The Questions d'Amour of the Precieux were often just a frivolous parlour game. However, the Precieux also revealed an intense interest in human behaviour and contemporary morality. They focused the attention on man and the nature of his love, which was the subject of the great works of the classical period. The clever subtleties of the Precieux have become in Mme de Lafayette an accurate psychological insight of fascinating complexity.

(ii) The complex psychology

Professor Jules Brody says of Nemours:
Not even from the readers' omniscient vantage-point does Nemour's character ever really emerge,-with total clarity. Daring, cunning, and egotism mix constantly
and randomly with self-effacement, submissiveness and ascetic devotion.
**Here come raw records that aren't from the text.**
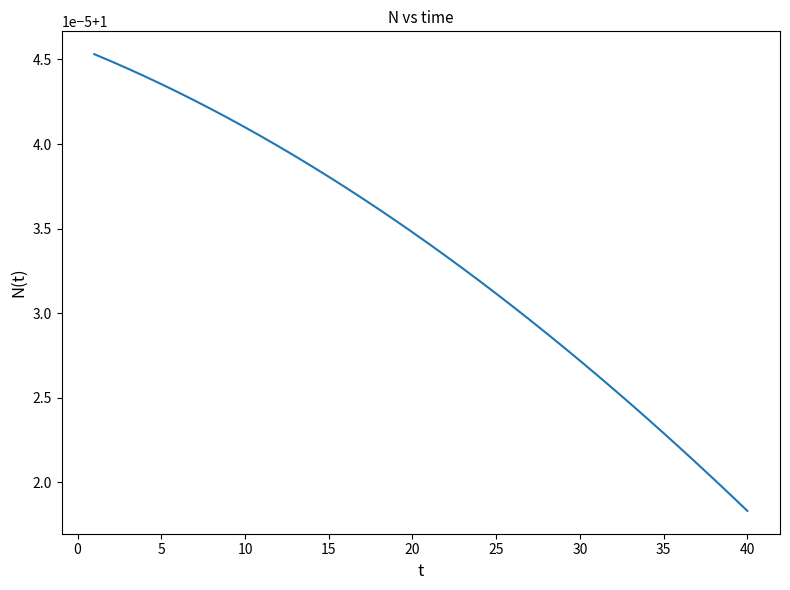

Does the chart display data point markers on the line(s)?

No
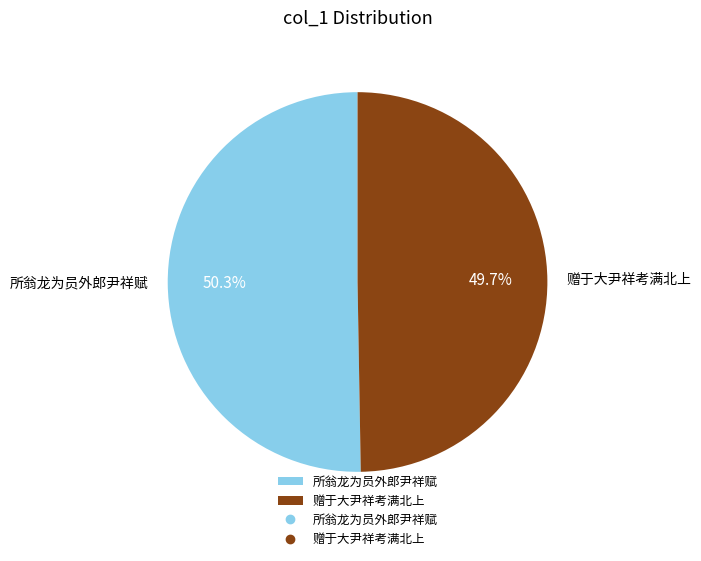

Count the number of slices in the pie.

2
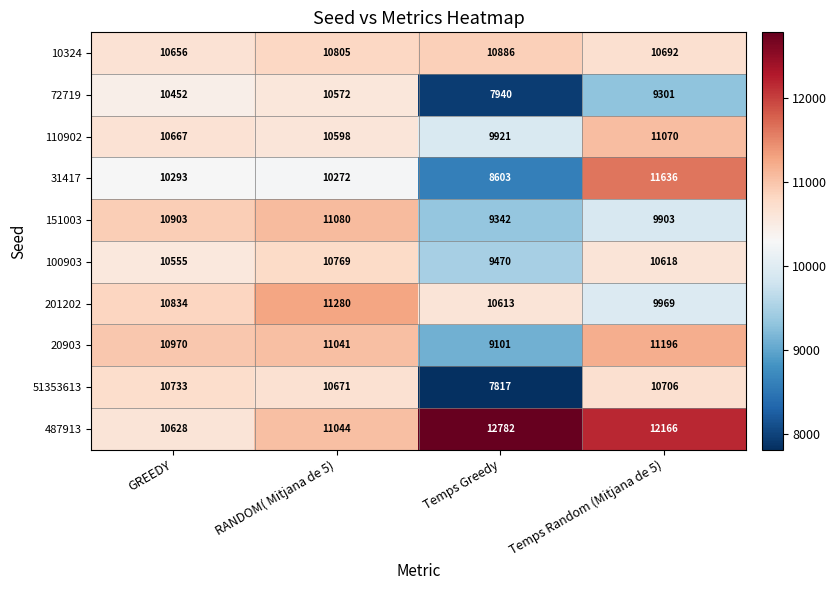

List the series in order of their peak value, highest first.

487913, 31417, 201202, 20903, 151003, 110902, 10324, 100903, 51353613, 72719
Brantôme's exclusive insistence on aggressive sensuality (in Nemours) is absorbed into a further, infinitely more complex picture. Equally irresistible as his historical model, he is also smooth, gentle, socially a catch, and so discreet, presumably, that none can penetrate the secrets of his heart."

Mme de Cléves' behaviour is also very complex. Those who would see her rejection of Nemours as a Cornelian decision for virtue, ignore the many different impulses which complement and contest this decision.

(iii) The Passion

In spite of the restraint of the book - much of the story being told in formai dialogue.

In spite of the understatement - see for instance hôw Mme de Cléves' confession is little more than an allusion. (One exception is a passage of Cornelian rhetoric when Mme de Cléves deplores her fate; unable to marry Nemours. Page 170

"Pourquoi faut-il, s'écria-t-elle que je vous puisse accuser de la mort de Monsieur de Cléves? Que n'ai-je commencé â vous connaître depuis que je suis libre, ou pourquoi ne vous ai-je pas connu avant que d'étre engagée? Pourquoi la destinée nous separe-t-elle par Un obstacle si invincible?"

In spite of the fact that the characters, just as those in a play of Racine remain lucid and can rationally examine their feelings even at the moments of greatest despair - e.g. Monsieur de Cl éves after the confession.

In spite of this, this novel like the other classical masterpieces brings over to us with astonishing force the sense of the tragic implications of humanity. As in Racine we see the ravages of passion.

Lagarde and Michard say:

Mme de Clèves refuses to belong to Nemours as much out of concern for her repose as out of respect for her duty; she feels a "fear of love" of which one could not say whether one should attribute it rather to a private experience of the authoress, to a Précious tradition or to that pessimism which, under Jansenistic influence, penetrates French literature during the second half of the 17th Century.